> _How to complete this task_
Using the listing below, set down exactly the lines starting at the line that contains "table_cell [996, 743, 1067, 767]" and ending at the line that contains "table_cell [1511, 1031, 1600, 1086]", both included, and no others.

> _Records for the task_
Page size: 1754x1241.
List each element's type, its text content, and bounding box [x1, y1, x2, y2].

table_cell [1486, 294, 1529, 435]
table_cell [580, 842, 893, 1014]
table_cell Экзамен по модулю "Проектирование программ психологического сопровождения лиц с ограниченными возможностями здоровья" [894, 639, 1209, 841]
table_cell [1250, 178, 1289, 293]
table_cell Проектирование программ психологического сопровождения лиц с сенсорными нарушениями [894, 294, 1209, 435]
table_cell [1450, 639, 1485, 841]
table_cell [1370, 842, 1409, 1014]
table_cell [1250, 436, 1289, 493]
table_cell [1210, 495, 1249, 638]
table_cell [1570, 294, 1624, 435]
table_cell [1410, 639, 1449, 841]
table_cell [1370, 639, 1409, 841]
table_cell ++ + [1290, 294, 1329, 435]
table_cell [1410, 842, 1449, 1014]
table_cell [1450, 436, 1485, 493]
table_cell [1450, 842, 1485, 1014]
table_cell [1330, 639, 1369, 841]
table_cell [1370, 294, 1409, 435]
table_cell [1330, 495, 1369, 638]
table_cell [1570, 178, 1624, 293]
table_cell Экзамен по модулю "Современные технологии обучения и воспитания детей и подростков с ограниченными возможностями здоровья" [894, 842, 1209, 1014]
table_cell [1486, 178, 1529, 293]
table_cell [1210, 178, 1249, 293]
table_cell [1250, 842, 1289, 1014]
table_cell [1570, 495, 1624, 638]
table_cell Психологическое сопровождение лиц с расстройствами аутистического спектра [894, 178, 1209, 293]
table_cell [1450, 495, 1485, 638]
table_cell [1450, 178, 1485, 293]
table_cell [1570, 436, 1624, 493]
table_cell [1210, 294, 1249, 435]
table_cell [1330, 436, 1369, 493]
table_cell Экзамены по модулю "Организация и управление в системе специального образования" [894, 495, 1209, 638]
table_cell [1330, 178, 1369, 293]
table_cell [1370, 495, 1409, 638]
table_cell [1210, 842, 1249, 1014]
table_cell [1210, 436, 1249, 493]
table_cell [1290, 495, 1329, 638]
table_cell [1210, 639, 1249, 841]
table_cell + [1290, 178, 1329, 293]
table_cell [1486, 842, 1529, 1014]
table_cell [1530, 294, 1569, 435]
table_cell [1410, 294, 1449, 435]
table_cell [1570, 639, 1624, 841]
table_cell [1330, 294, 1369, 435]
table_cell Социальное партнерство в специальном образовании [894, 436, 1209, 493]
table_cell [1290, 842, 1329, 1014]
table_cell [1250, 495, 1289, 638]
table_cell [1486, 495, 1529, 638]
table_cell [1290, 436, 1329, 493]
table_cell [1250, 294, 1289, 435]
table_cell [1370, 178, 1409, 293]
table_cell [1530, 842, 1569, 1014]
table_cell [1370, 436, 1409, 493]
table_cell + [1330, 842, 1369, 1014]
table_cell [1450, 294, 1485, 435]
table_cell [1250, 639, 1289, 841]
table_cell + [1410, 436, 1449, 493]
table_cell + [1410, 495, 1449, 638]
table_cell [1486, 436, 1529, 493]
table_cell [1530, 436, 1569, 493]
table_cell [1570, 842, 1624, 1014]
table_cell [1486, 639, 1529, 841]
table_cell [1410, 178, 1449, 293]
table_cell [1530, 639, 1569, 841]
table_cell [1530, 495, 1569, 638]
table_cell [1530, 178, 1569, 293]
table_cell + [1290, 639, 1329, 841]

...

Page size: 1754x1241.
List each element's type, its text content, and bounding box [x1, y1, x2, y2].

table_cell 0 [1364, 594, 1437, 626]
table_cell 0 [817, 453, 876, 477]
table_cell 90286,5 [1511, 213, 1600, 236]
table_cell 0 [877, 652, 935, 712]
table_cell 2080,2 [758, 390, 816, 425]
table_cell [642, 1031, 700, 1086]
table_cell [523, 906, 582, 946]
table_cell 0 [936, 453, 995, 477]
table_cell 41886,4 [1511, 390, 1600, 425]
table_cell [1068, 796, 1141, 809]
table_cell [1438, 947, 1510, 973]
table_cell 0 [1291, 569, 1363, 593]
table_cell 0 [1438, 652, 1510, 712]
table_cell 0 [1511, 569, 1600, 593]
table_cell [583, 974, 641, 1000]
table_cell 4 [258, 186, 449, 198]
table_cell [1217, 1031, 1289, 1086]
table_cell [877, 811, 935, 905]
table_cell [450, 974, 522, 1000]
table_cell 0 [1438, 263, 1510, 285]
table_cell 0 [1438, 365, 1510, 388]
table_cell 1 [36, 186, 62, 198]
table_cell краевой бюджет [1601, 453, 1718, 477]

==

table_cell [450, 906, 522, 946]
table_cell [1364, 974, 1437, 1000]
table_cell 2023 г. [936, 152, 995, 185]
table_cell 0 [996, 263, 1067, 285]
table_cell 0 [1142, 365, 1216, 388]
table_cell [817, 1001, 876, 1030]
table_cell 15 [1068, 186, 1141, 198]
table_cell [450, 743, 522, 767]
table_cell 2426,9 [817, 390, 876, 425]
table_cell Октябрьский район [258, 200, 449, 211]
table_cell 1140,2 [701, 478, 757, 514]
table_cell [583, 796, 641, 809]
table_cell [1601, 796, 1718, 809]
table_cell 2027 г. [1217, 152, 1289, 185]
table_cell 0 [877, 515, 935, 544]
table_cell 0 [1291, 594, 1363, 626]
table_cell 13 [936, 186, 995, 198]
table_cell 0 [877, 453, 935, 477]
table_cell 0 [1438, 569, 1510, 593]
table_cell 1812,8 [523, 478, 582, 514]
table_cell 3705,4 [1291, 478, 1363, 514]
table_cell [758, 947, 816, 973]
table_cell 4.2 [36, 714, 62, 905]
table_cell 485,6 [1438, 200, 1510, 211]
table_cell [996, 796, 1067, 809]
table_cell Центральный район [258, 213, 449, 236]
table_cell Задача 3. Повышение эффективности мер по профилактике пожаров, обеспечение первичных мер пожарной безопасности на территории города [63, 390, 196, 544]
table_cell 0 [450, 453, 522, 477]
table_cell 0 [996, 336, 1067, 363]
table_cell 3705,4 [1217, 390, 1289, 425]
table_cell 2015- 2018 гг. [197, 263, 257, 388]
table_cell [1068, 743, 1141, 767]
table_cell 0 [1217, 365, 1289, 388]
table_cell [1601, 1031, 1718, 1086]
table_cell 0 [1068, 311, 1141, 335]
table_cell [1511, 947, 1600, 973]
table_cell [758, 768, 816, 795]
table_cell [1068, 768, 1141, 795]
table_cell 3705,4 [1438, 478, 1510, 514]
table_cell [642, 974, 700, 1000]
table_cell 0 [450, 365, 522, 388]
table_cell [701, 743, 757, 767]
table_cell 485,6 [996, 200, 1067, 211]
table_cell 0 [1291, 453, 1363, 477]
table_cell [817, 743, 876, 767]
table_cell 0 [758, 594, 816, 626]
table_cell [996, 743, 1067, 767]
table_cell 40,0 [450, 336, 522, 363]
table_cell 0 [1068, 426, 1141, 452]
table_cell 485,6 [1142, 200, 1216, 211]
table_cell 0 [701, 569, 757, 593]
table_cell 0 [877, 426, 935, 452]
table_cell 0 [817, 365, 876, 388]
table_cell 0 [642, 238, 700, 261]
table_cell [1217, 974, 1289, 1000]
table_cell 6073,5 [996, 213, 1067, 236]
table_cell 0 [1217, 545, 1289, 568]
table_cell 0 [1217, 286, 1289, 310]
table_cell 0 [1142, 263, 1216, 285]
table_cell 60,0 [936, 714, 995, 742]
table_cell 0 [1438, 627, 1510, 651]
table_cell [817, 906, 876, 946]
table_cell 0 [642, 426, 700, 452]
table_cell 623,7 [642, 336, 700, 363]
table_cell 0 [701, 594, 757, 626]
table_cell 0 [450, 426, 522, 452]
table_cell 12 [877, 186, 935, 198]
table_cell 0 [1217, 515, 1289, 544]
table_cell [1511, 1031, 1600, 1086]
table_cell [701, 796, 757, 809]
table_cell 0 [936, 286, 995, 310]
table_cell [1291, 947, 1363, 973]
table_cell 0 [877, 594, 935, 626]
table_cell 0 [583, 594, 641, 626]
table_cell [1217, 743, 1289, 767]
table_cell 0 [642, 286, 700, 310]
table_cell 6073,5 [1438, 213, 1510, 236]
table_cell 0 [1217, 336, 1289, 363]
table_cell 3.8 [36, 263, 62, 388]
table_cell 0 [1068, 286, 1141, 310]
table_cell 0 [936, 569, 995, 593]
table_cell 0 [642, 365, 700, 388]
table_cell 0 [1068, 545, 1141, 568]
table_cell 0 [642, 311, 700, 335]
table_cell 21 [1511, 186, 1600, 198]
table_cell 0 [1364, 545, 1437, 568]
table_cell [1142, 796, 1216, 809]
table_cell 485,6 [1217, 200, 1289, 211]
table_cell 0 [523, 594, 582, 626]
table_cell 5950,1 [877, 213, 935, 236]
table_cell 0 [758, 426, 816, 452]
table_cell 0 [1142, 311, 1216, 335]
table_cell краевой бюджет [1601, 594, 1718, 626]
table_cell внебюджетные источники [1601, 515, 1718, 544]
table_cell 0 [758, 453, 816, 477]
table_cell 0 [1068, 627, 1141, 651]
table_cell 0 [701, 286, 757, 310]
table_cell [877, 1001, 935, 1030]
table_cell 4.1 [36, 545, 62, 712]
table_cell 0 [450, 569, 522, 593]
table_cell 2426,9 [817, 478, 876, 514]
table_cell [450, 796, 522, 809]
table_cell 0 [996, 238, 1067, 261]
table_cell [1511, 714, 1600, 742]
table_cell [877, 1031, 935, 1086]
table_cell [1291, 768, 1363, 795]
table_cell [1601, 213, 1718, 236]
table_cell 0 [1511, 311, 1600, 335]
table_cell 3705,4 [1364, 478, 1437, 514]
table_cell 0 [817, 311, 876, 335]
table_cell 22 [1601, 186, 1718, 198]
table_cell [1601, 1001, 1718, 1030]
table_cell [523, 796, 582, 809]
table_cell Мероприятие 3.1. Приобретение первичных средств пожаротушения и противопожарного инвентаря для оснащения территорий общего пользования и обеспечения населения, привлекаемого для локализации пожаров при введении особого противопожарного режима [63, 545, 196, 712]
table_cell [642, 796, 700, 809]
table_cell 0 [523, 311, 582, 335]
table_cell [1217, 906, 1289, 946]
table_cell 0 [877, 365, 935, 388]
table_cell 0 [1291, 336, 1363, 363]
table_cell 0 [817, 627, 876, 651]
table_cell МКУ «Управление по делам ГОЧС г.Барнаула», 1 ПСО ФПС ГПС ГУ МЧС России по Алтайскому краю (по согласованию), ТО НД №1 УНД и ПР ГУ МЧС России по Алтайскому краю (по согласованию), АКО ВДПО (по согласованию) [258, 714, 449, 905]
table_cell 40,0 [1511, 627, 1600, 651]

> _Output for this exercise_
table_cell [996, 743, 1067, 767]
table_cell 40,0 [450, 336, 522, 363]
table_cell 0 [1068, 426, 1141, 452]
table_cell 485,6 [1142, 200, 1216, 211]
table_cell 0 [701, 569, 757, 593]
table_cell 0 [877, 426, 935, 452]
table_cell 0 [817, 365, 876, 388]
table_cell 0 [642, 238, 700, 261]
table_cell [1217, 974, 1289, 1000]
table_cell 6073,5 [996, 213, 1067, 236]
table_cell 0 [1217, 545, 1289, 568]
table_cell 0 [1217, 286, 1289, 310]
table_cell 0 [1142, 263, 1216, 285]
table_cell 60,0 [936, 714, 995, 742]
table_cell 0 [1438, 627, 1510, 651]
table_cell [817, 906, 876, 946]
table_cell 0 [642, 426, 700, 452]
table_cell 623,7 [642, 336, 700, 363]
table_cell 0 [701, 594, 757, 626]
table_cell 0 [450, 426, 522, 452]
table_cell 12 [877, 186, 935, 198]
table_cell 0 [1217, 515, 1289, 544]
table_cell [1511, 1031, 1600, 1086]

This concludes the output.